Hangovers and Stock Market Crashes
Apr 24, 2025
Do you remember your very first hangover?
After a night (or day) of drinking and revelry, you woke up the next morning wondering if you were going to die. Your head was pounding, the world was spinning, and you swore at that moment you were never going to drink again.
Of course, most of us do drink again not long afterwards, because we understand that hangovers don’t last forever.
Sure, we might still suffer from a hangover every few years after a big night out, but over time we’re aware that if we choose to drink more than a couple of drinks in a row, we’re going to feel the after-effects in a small or a big way the next day.
Hangovers are our bodies natural mechanism preventing us from overindulging regularly. You might argue that hangovers are cyclical like that.
Not unlike the share market.
If this is your very first experience of a market crash as a new investor, chances are you’re feeling a little like you did when you experienced your very first hangover. You feel a bit sick, you feel like your world is spinning and some of you might even be saying, that’s it, I’m not investing ever again.
However, what I want you to understand, is that market crashes, just like market peaks, are cyclical. You can’t have one without the other. Just like you can’t have a night of drinking without the eventual dreaded hangover.
I mean, if all we ever experienced was stock market peaks, the market would be a giant bubble of overpriced and overvalued stocks.
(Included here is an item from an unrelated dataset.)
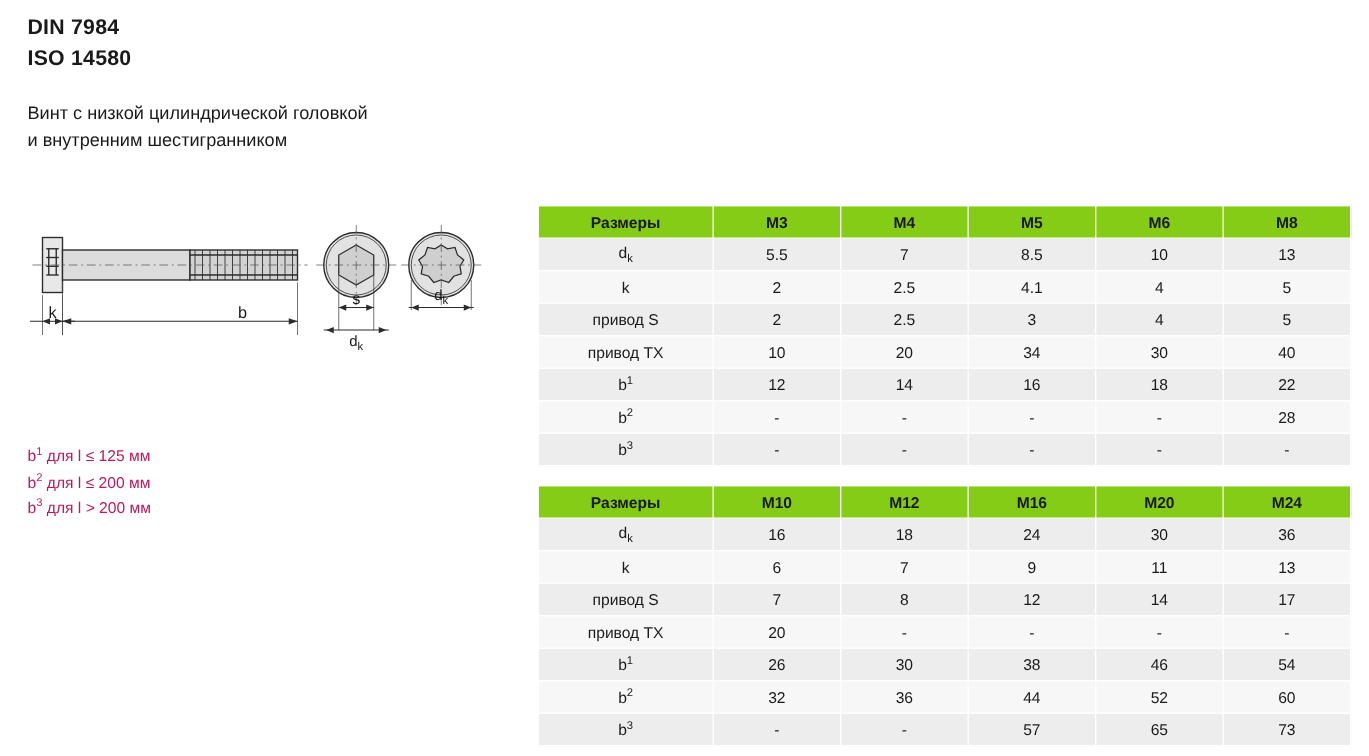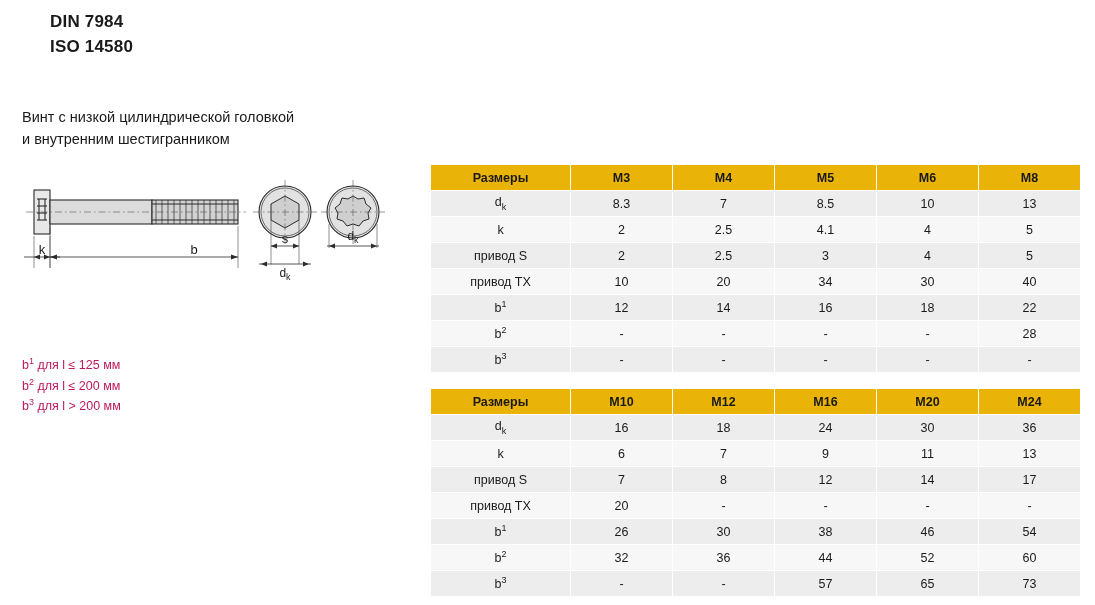"DIN 7984" .std-title { margin-left: 28px -> none }
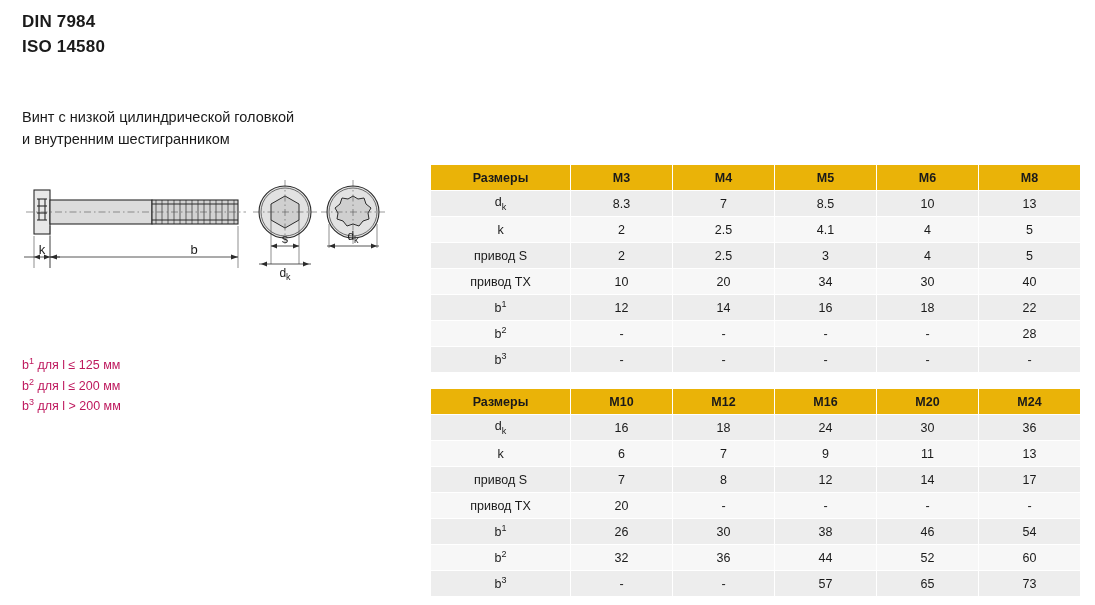"Винт с низкой цилиндрической головкой" .subtitle { margin-top: 48px -> 22px }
Because the stock market doesn’t live in its own silo or bubble, this would affect our economy which would suffer from unsustainable growth, meaning high inflation and higher interest rates as governments tried to slow it down.
All things we’ve experienced recently. All things none of us want.
Instead, crashes are the market’s natural corrections, keeping the market balanced and realistic.
Of course, the recent market crash was because of a most unnatural person (or reason), being Donald Trump and his tariffs. But an ‘unnatural’ rebalance isn’t unusual or unprecedented. If we look to tariffs alone, we saw the market crash in 1930 as a result of US President Hoover’s tariffs. But we can also look throughout history and see crashes that have been as a result of other ‘unnatural reasons’ such as war, pandemics and more natural reasons such as tech bubbles and recessions.
What is important, is reframing and understanding the cyclical nature of the share market so that you aren’t tempted to sell and jump out, but rather to become a balanced investor.
Research shows that women particularly do this best. We trade less often, we hold longer and as a result, over time, we achieve a better result than the index (and the blokes.)
That’s because a balanced approach to investing is buying regularly regardless of peaks, troughs, stagnation or whatever the market is doing understanding that over time the average cost of your investments will be worth it.
There will always be people encouraging you to buy more, to time the dips and then afterwards crowing about how they’ve timed the market. They’re not geniuses, most are just lucky. I know this because most investment fund managers – genuine finance experts – cannot time the market. In fact, they cannot even beat the index. Don’t believe me? For the last twenty years, the S&P Dow Jones Indices has provided scorecards to determine which managers of 2,132 active mutual fund managers have performed. Over the twenty years, less than ten percent of active US funds have managed to beat the ‘benchmark index’ which is essentially how the broad stock market has performed.
But in the last five years? Not one single fund manager has beaten the market successively over those five years. Not one.
That’s why, it’s about quieting the noise and maybe even applying some distance between eh news headlines and you if you’re tempted to emotionally react to what’s going on.
It’s about understanding that it’s about time in the market, rather than timing the market.
Or, if we put it in the language of drinking, you might also think of it as investing responsibly.